Regular readers of macroblog know that one of my pet peeves is the insistence of some to measure labor compensation using narrow measures of hourly wages.  Yesterday, The New York Times continued to insist in an article titled "Real Wages Fail to Match a Rise in Productivity." 

Not to fret, though.  Russell Roberts administers the smackdown:

Let me repeat the key sentence:

The median hourly wage for American workers has declined 2 percent since 2003, after factoring in inflation.

That's a very strange sentence for many reasons:

1. Why would you use a measure of compensation that ignores benefits, an increasingly important form of compensation?

2. Why would you use 2003 as your starting point when the recession ended in November of 2001?

... for every year since the recession of 2001, real hourly compensation has actually increased. It's up since 2003 as well. And this year it's up quite dramatically...

As I have mentioned here before--the standard claims you hear about labor's share declining come from using wages without other forms of compensation. When you include benefits, labor's share is virtually a constant at 70% of national income and has been steady since the end of World War II,

I might just stop there, but on this topic I really can't stop complaining. In reading the Times piece, The Capital Spectator instead focuses on what would appear to be the flip side of the claim that labor share is falling: A rising share of income accruing to capital.  Again from the Times article:

In another recent report on the boom in profits, economists at Goldman Sachs wrote, “The most important contributor to higher profit margins over the past five years has been a decline in labor’s share of national income.”

I'm not sure how that conclusion is reached, but my colleagues Paul Gomme and Peter Rupert make this observation:

.. for labor’s share as computed by the Bureau of Labor Statistics, a fall in labor’s share does not necessarily imply a rise in capital’s share; indirect taxes and subsidies constitute a wedge between these two series. Consequently, a fall in labor’s share could be associated with a rise in capital’s share, but it could also be due to a rise in the share of indirect taxes less subsidies... Further, the terms “capital’s share” and “profit share” are often used interchangeably, ignoring the fact that capital income derives from more sources than just (corporate) profits.

What I think is more important in the Gomme-Rupert analysis is this, from one of my previous discussions on this topic:

... the “historic lows” in labor’s share are observed only in the nonfarm business sector series produced by the Bureau of Labor Statistics. Other measures of labor’s share—for example, for the nonfinancial corporate business sector or the macroeconomy more broadly—are currently near their averages over the last several decades.

Those alternative measures are ones that avoid, for example, the problems associated with allocating rental income and proprietor's income between labor and capital.  (In other words, they avoid imputing things that we don't observe.)

In what I suppose is a related topic, there has been plenty of blogging in the last several days on the injunction against a strike by Northwest Airlines flight attendants, union-busting, and wage inequality -- from Dean Baker, from Brad DeLong, and from Mark Thoma (among others, no doubt). 

Just about a month ago the raging debate was about why it might be that changes in income inequality have been concentrated among the top 1% of income earners -- excellent examples of that debate being found here and here. Once you have identified the real issue as being about the top 1% of the income distribution, I'd think you have pretty much ruled out unionization (or the lack of it) as a dominant driver of the major trends in who gets what.  In any event, on the question of unionization and wage inequality, I'm with Greg Mankiw.

UPDATE: Max Sawicky takes me to task for omitting this from the Gomme-Rupert quotation above:

... we find that the share of indirect taxes less subsidies does not vary much.."

Well, it certainly wasn't my intention to deceive, but Max has a good point. I'll consider my knuckles duly rapped.

In a related vein, Dean Baker notes that depreciation can also cloud the picture on capital sharel.  knzn thanks Dr.

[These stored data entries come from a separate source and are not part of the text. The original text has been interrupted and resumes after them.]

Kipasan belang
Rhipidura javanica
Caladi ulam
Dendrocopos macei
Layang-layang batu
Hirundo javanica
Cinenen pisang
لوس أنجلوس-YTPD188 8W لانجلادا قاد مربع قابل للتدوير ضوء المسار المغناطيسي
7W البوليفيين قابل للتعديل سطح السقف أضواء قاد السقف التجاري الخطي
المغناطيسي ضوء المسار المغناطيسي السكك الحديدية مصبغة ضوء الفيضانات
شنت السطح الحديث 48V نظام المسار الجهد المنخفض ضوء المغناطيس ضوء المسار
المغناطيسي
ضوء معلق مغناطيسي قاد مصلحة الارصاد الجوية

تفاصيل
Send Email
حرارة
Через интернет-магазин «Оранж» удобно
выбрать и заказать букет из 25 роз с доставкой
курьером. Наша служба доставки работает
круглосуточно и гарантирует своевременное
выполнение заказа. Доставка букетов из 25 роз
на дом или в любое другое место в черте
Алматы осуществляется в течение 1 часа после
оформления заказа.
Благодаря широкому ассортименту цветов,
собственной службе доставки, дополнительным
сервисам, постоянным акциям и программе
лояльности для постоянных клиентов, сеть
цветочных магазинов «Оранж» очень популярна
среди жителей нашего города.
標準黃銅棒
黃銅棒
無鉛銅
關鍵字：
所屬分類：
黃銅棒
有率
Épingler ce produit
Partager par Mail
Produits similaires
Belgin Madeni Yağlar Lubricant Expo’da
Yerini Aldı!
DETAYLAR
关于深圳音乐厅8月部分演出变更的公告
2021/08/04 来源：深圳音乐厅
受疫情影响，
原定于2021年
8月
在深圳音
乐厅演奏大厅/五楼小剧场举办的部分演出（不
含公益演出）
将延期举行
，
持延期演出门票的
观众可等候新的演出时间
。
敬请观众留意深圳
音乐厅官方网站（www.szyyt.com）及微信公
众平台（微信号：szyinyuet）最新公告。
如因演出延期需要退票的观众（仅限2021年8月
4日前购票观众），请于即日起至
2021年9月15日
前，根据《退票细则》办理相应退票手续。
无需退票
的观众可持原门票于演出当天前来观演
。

Baker for us all, but comes to the "indirect taxes" conclusion: There's not enough action there to eliminate the decline in standard labor share calculations.

Greg Mankiw covers the theory of productivity and wages, and provides several reasons the data might not cooperate with theory (including Dean Baker's observations that different price indexes are in play).  If you would like to see the math behind Professor Mankiw's discussion of labor shares and the Cobb Douglas production function, Economic Investigations has just what you're looking for.

If that's not enough, there's more at The Big Picture and at ElectEcon.